It’s a yard-wide piece of limestone, weighs about a ton, is about 2,000 years old and is priceless — to archeologists, that is.
Discovered recently during salvage excavations at the opening of a deep cistern near the Damascus Gate in Jerusalem’s Old City, the artifact is valuable because its six lines of Latin text include the name of Hadrian, the Emperor of Rome in 117-138 C.E., when Rome controlled the Holy Land.
The slab, which was found on Nablus Road, was publically displayed for the first time last week by the Israel Antiquities Authority.
“This is an extraordinary find of enormous historical importance,” said IAA archeologist Rina Avner, above, displaying the stone outside Jerusalem’s Rockefeller Museum.

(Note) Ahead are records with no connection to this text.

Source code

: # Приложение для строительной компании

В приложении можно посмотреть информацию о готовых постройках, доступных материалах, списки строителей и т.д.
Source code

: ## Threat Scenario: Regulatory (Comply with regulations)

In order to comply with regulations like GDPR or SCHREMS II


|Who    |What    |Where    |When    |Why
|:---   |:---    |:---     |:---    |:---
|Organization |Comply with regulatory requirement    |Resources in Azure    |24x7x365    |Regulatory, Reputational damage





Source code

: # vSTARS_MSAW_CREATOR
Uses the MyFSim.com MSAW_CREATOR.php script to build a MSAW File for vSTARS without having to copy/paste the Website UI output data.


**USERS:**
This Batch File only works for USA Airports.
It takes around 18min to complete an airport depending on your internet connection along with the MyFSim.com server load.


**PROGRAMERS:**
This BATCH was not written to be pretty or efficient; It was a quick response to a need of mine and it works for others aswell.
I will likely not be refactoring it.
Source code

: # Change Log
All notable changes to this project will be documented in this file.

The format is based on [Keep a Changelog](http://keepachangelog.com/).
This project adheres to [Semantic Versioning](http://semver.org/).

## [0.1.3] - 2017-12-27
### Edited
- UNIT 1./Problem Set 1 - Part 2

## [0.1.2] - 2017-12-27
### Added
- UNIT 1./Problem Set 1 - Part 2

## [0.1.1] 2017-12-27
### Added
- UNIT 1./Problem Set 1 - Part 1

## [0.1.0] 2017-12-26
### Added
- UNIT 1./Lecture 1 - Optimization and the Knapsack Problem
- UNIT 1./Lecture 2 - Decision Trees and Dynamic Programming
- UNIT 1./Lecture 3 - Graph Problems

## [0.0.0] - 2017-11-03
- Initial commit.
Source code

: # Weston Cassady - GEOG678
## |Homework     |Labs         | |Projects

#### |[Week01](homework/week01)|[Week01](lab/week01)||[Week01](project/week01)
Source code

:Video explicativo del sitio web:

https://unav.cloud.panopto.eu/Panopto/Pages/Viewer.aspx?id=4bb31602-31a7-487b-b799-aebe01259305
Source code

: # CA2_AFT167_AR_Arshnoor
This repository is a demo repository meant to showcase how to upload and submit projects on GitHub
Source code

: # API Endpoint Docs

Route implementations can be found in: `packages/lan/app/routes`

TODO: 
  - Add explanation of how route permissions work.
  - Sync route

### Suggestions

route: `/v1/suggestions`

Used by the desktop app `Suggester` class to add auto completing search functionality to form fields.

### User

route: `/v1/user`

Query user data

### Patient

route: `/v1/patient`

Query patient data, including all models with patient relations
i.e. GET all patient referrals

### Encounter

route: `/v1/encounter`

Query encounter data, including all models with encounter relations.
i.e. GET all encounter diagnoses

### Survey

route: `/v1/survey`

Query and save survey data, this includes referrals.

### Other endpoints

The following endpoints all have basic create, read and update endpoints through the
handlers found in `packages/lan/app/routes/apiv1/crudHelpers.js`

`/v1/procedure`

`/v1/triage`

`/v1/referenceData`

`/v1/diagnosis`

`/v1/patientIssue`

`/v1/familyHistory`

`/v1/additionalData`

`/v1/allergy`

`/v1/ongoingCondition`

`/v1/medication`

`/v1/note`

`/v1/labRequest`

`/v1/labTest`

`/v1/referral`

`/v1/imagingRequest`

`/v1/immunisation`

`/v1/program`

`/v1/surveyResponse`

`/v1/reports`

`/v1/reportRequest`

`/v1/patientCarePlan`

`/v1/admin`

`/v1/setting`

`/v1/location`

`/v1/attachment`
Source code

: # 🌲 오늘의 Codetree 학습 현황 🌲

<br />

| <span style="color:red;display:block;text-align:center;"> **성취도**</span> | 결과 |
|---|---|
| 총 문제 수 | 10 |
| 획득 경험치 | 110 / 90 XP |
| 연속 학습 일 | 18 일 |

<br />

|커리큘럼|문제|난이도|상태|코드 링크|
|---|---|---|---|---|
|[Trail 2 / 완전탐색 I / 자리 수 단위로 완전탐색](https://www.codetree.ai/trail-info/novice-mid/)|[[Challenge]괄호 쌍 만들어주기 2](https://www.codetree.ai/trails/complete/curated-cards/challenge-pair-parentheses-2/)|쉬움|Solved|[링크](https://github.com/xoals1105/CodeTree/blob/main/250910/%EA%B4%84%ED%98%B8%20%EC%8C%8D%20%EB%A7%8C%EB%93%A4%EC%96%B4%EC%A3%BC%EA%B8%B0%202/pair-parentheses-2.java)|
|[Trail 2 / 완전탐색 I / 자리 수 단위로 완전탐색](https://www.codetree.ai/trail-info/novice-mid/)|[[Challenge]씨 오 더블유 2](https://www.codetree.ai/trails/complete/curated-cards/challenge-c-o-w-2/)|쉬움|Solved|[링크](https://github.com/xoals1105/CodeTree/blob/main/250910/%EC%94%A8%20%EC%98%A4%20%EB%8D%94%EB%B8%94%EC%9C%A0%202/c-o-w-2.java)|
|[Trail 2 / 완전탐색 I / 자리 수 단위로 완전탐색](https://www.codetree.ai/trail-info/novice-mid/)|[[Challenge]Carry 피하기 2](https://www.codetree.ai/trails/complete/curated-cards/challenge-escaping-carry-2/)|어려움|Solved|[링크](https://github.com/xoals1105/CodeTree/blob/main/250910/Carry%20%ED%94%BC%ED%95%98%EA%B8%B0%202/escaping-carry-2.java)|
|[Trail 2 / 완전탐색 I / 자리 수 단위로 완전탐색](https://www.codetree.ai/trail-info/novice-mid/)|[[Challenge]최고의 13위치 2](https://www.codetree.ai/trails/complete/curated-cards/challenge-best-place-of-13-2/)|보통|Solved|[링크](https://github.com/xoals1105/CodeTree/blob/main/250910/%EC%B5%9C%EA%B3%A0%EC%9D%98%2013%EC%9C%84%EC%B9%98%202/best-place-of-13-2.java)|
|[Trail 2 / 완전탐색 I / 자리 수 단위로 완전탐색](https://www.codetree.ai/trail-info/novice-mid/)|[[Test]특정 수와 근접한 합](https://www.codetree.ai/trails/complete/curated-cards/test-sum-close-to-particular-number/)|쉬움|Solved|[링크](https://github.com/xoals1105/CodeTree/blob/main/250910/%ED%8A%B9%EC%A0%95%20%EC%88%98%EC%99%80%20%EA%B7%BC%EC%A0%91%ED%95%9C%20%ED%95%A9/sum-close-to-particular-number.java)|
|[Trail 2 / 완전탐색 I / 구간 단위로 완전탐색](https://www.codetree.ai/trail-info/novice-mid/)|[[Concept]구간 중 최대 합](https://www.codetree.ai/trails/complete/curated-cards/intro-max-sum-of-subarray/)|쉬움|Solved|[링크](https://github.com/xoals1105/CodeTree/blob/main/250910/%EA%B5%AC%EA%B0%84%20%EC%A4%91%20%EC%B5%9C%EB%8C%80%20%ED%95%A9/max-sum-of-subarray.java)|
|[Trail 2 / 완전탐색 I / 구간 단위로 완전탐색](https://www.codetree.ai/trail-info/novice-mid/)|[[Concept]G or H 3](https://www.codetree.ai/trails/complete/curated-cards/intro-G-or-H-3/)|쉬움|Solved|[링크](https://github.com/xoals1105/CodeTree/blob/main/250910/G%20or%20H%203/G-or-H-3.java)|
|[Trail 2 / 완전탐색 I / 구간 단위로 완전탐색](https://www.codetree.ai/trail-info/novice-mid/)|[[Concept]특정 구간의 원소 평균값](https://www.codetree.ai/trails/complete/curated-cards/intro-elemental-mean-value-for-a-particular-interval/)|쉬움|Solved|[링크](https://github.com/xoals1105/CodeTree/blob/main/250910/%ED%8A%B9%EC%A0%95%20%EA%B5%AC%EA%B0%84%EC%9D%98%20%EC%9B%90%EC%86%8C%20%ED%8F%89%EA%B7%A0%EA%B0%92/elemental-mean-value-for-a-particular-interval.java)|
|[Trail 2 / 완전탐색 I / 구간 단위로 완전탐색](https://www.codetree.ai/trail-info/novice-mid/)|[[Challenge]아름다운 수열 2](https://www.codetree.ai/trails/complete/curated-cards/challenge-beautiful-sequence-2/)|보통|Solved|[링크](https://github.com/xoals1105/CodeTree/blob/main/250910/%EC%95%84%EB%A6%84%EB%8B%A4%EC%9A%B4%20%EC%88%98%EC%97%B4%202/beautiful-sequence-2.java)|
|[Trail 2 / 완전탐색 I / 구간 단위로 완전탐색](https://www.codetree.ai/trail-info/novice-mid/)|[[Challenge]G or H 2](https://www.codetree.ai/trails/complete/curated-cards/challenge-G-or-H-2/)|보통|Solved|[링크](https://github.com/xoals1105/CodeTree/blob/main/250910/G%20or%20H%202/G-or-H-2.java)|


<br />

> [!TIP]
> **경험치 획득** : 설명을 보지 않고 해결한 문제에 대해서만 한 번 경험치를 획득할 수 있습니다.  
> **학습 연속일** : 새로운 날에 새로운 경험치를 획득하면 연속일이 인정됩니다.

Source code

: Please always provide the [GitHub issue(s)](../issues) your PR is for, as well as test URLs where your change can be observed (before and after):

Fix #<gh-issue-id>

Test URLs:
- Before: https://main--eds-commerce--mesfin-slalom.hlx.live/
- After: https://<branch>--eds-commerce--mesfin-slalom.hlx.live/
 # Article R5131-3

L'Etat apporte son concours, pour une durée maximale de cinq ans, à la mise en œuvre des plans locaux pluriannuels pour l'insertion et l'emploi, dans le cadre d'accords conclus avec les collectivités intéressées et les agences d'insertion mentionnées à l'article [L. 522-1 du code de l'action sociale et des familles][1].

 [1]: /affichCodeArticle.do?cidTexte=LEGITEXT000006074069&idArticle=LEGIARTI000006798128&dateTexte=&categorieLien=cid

In a statement, she called the stone “a once in a lifetime” find — “if at all.”
The slab was part of a monumental arch dedicated by the Roman Legion in the year 129/130 C.E. before Hadrian’s visit; two years later, a Jewish uprising, the Bar Kochba Revolt, began.
The stone is one of the few such artifacts with Latin inscriptions from that period that mentions the name and titles of Hadrian, as well as a clear date.
It sheds light on the timeline of Jerusalem’s reconstruction by Rome in 70 C.E., Avner said. “It provides us with an exact date for the official construction of the city. It indicates that there was monumental, official construction projects in the city at least two years before the Bar Kochba Revolt.”
She said other significant Roman artifacts from the same period probably remain under other buildings on Nablus Road.